El alto gobierno se abstiene de comprometerse en la búsqueda pro positiva de una salida basada en el diálogo y la negociación. Su respuesta a las movilizaciones se concentra, básicamente, en la represión policial. Ésta golpea indiscriminadamente a los que incurren en actos de vandalismo y a los manifestantes que hacen breves cortes de ruta o se concentran pacíficamente en las plazas.
En una dinámica en que es difícil distinguir qué es primero y qué después, los sectores enfrentados escalan la confrontación. Los responsables del vandalismo y los bloqueos, y los de la brutalidad policial, se exacerban mutuamente.
La actuación de la Policía, muy agresivas de por sí, se mezcla con prácticas de la guerra sucia. Intervienen en su apoyo civiles armados. Se dispara contra manifestantes por fuera de las circunstancias de la legítima defensa. Hay muertos, mutilados (por pérdida de ojos), torturados y desaparecidos.
El alto gobierno hace oídos sordos a las denuncias de violaciones de los Derechos Humanos. El presidente falsea las recomendaciones de la CIDH, felicita a la Policía y se congratula con ella mientras aumentan los reportes de violaciones.

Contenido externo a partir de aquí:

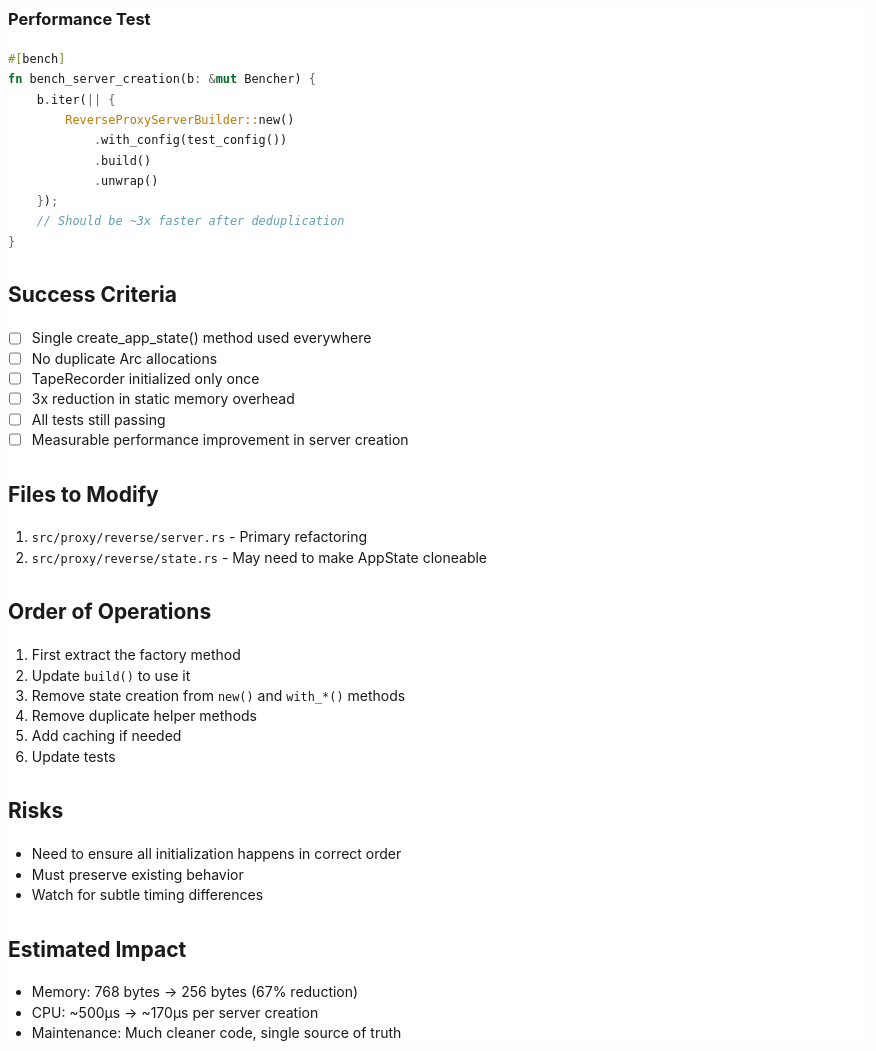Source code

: ### Performance Test
```rust
#[bench]
fn bench_server_creation(b: &mut Bencher) {
    b.iter(|| {
        ReverseProxyServerBuilder::new()
            .with_config(test_config())
            .build()
            .unwrap()
    });
    // Should be ~3x faster after deduplication
}
```

## Success Criteria

- [ ] Single create_app_state() method used everywhere
- [ ] No duplicate Arc allocations
- [ ] TapeRecorder initialized only once
- [ ] 3x reduction in static memory overhead
- [ ] All tests still passing
- [ ] Measurable performance improvement in server creation

## Files to Modify

1. `src/proxy/reverse/server.rs` - Primary refactoring
2. `src/proxy/reverse/state.rs` - May need to make AppState cloneable

## Order of Operations

1. First extract the factory method
2. Update `build()` to use it
3. Remove state creation from `new()` and `with_*()` methods
4. Remove duplicate helper methods
5. Add caching if needed
6. Update tests

## Risks

- Need to ensure all initialization happens in correct order
- Must preserve existing behavior
- Watch for subtle timing differences

## Estimated Impact

- Memory: 768 bytes → 256 bytes (67% reduction)
- CPU: ~500μs → ~170μs per server creation
- Maintenance: Much cleaner code, single source of truth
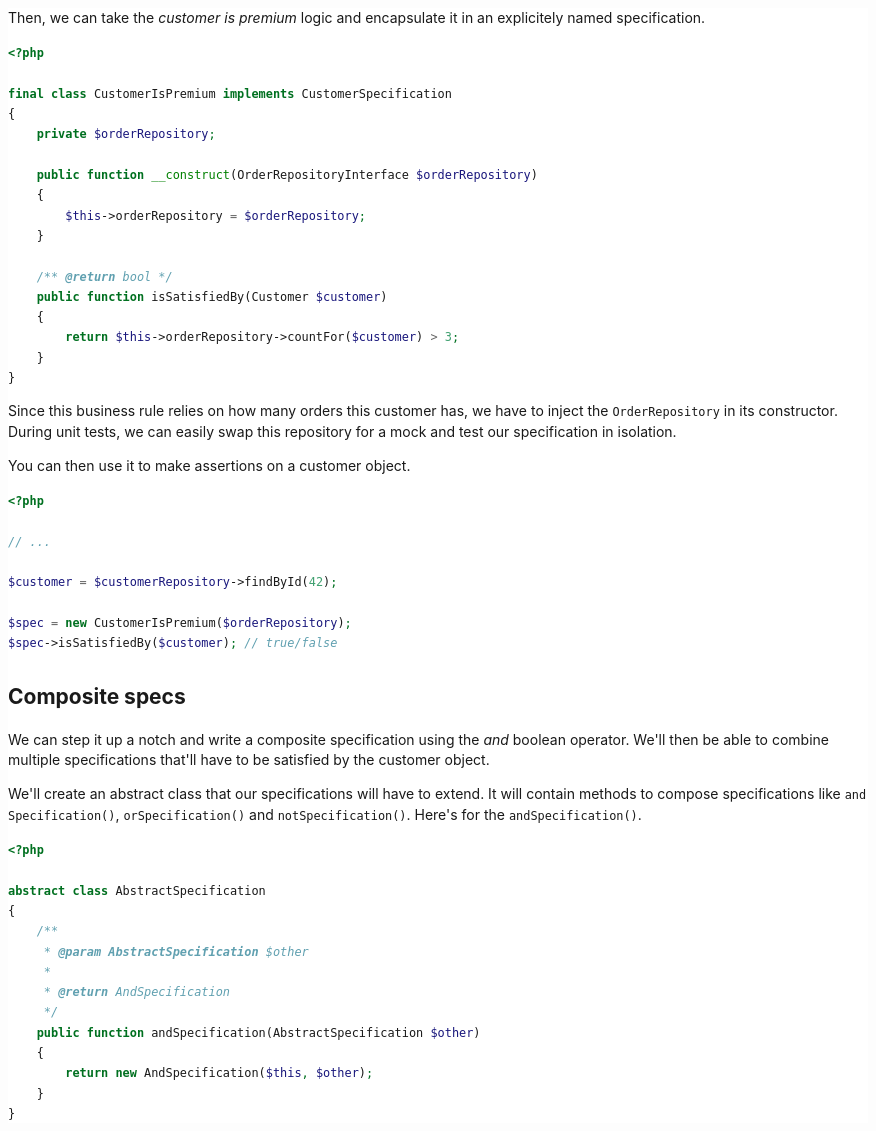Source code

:Then, we can take the *customer is premium* logic and encapsulate it in an explicitely named specification.

```php
<?php

final class CustomerIsPremium implements CustomerSpecification
{
    private $orderRepository;

    public function __construct(OrderRepositoryInterface $orderRepository)
    {
        $this->orderRepository = $orderRepository;
    }

    /** @return bool */
    public function isSatisfiedBy(Customer $customer)
    {
        return $this->orderRepository->countFor($customer) > 3;
    }
}
```

Since this business rule relies on how many orders this customer has, we have to inject the `OrderRepository` in its constructor. During unit tests, we can easily swap this repository for a mock and test our specification in isolation.

You can then use it to make assertions on a customer object.

```php
<?php

// ...

$customer = $customerRepository->findById(42);

$spec = new CustomerIsPremium($orderRepository);
$spec->isSatisfiedBy($customer); // true/false
```


## Composite specs

We can step it up a notch and write a composite specification using the *and* boolean operator. We'll then be able to combine multiple specifications that'll have to be satisfied by the customer object.

We'll create an abstract class that our specifications will have to extend. It will contain methods to compose specifications like `andSpecification()`, `orSpecification()` and `notSpecification()`. Here's for the `andSpecification()`.

```php
<?php

abstract class AbstractSpecification
{
    /**
     * @param AbstractSpecification $other
     *
     * @return AndSpecification
     */
    public function andSpecification(AbstractSpecification $other)
    {
        return new AndSpecification($this, $other);
    }
}
```
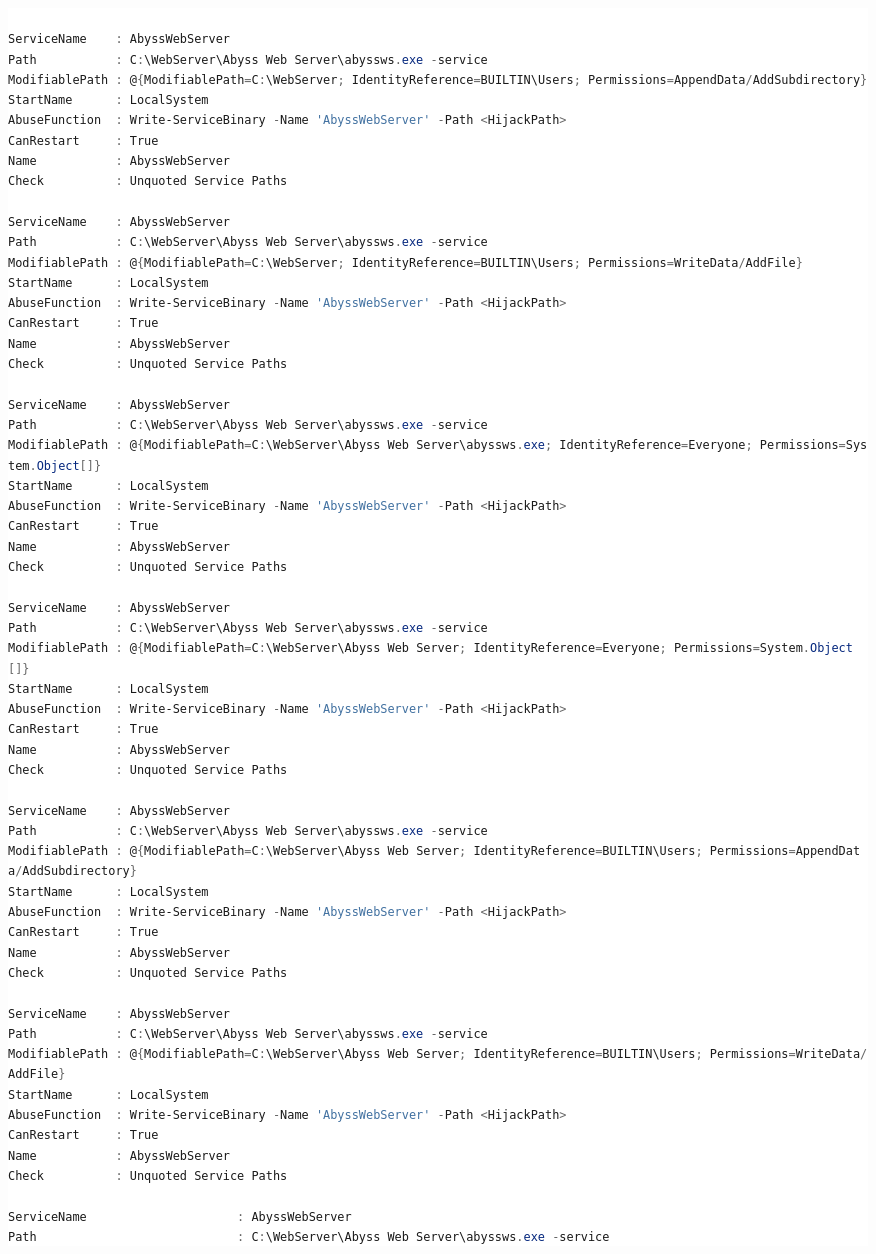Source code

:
 ```powershell

ServiceName    : AbyssWebServer
Path           : C:\WebServer\Abyss Web Server\abyssws.exe -service
ModifiablePath : @{ModifiablePath=C:\WebServer; IdentityReference=BUILTIN\Users; Permissions=AppendData/AddSubdirectory}
StartName      : LocalSystem
AbuseFunction  : Write-ServiceBinary -Name 'AbyssWebServer' -Path <HijackPath>
CanRestart     : True
Name           : AbyssWebServer
Check          : Unquoted Service Paths

ServiceName    : AbyssWebServer
Path           : C:\WebServer\Abyss Web Server\abyssws.exe -service
ModifiablePath : @{ModifiablePath=C:\WebServer; IdentityReference=BUILTIN\Users; Permissions=WriteData/AddFile}
StartName      : LocalSystem
AbuseFunction  : Write-ServiceBinary -Name 'AbyssWebServer' -Path <HijackPath>
CanRestart     : True
Name           : AbyssWebServer
Check          : Unquoted Service Paths

ServiceName    : AbyssWebServer
Path           : C:\WebServer\Abyss Web Server\abyssws.exe -service
ModifiablePath : @{ModifiablePath=C:\WebServer\Abyss Web Server\abyssws.exe; IdentityReference=Everyone; Permissions=System.Object[]}
StartName      : LocalSystem
AbuseFunction  : Write-ServiceBinary -Name 'AbyssWebServer' -Path <HijackPath>
CanRestart     : True
Name           : AbyssWebServer
Check          : Unquoted Service Paths

ServiceName    : AbyssWebServer
Path           : C:\WebServer\Abyss Web Server\abyssws.exe -service
ModifiablePath : @{ModifiablePath=C:\WebServer\Abyss Web Server; IdentityReference=Everyone; Permissions=System.Object[]}
StartName      : LocalSystem
AbuseFunction  : Write-ServiceBinary -Name 'AbyssWebServer' -Path <HijackPath>
CanRestart     : True
Name           : AbyssWebServer
Check          : Unquoted Service Paths

ServiceName    : AbyssWebServer
Path           : C:\WebServer\Abyss Web Server\abyssws.exe -service
ModifiablePath : @{ModifiablePath=C:\WebServer\Abyss Web Server; IdentityReference=BUILTIN\Users; Permissions=AppendData/AddSubdirectory}
StartName      : LocalSystem
AbuseFunction  : Write-ServiceBinary -Name 'AbyssWebServer' -Path <HijackPath>
CanRestart     : True
Name           : AbyssWebServer
Check          : Unquoted Service Paths

ServiceName    : AbyssWebServer
Path           : C:\WebServer\Abyss Web Server\abyssws.exe -service
ModifiablePath : @{ModifiablePath=C:\WebServer\Abyss Web Server; IdentityReference=BUILTIN\Users; Permissions=WriteData/AddFile}
StartName      : LocalSystem
AbuseFunction  : Write-ServiceBinary -Name 'AbyssWebServer' -Path <HijackPath>
CanRestart     : True
Name           : AbyssWebServer
Check          : Unquoted Service Paths

ServiceName                     : AbyssWebServer
Path                            : C:\WebServer\Abyss Web Server\abyssws.exe -service
```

El gobierno hace algunas concesiones desde arriba, como el retiro de las reformas tributaria y a la salud, la matrícula cero, el aporte de una proporción de los salarios que paguen las empresas a los trabajadores jóvenes y una línea de crédito blando para ayudarles a éstos a adquirir vivienda. Son medidas adoptadas desde arriba, sin previo diálogo con la población juvenil, que reclama ser reconocida como sujeto de interlocución, y los beneficios no les llegarán a sus miembros más vulnerables, que son la mayoría. Programas de recuperación social y económica como los de generación de empleo de emergencia con apoyo sicosocial, brillan por su ausencia. En cuanto a la institución policial, el presidente anuncia una reforma de alcance cosmético.
En el campo de los que protestan se consolidan dos elementos de identidad. El primero está expresado en la palabra resistencia. Transmite la idea de que ni siquiera las manifestaciones más rudas del movimiento tienen propósitos ofensivos y solo pretenden proteger de los ataques de la Policía y sus colaboradores a los jóvenes que protestan legítimamente. Los excesos policiales le llevan agua al molino a esa interpretación de los hechos. El otro elemento de identidad gira en torno a un sentido de misión superior, heroísmo y disposición a dar la vida por los objetivos de su lucha, mezclados con algo de fatalismo y nihilismo, que cobra fuerza entre los muchachos más expuestos a los enfrentamientos. La reivindicación de las víctimas de la fuerza pública ha reforzado esos sentimientos. En ese contexto, miles de jóvenes que ejercen su derecho a la protesta, terminan admirando y confraternizando con los violentos, sin visualizar cabalmente sus atropellos y sus excesos.
En ambos bandos, si así pueden llamarse, hay quienes confirman las ventajas de acudir a métodos extremos sin tener en claro que los resultados de éstos son muy nocivos a mediano y largo plazo.
Los jóvenes más radicalizados apelan a la multiplicación de los ataques a las infraestructuras y los bienes, y a la prolongación de los bloqueos que desabastecen, lo que mantiene vivas y visibles sus protestas. En contrapartida, éstas se deslegitiman y pierden apoyo en la ciudadanía -un efecto al que también ha contribuido el logro temprano de algunos de los objetivos del paro, como la caída de la reforma tributaria-.
El gobierno y la fuerza pública parecen afirmarse en la convicción de que la represión da frutos: puede debilitar el movimiento casi hasta el punto de doblegarlo. Pero los límites a los que han llegado las autoridades al enfrentarlo no auguran nada bueno. El costo en vidas y en lesiones contra la integridad de las personas ha sido muy elevado, se ha fortalecido una cultura de irrespeto por los Derechos Humanos, se han multiplicado los motivos del descontento y sembrado las semillas de futuras explosiones sociales. También se ha dejado pasar una buena oportunidad de encarar desde el Estado los problemas de los jóvenes pobres, en diálogo y concertación con ellos.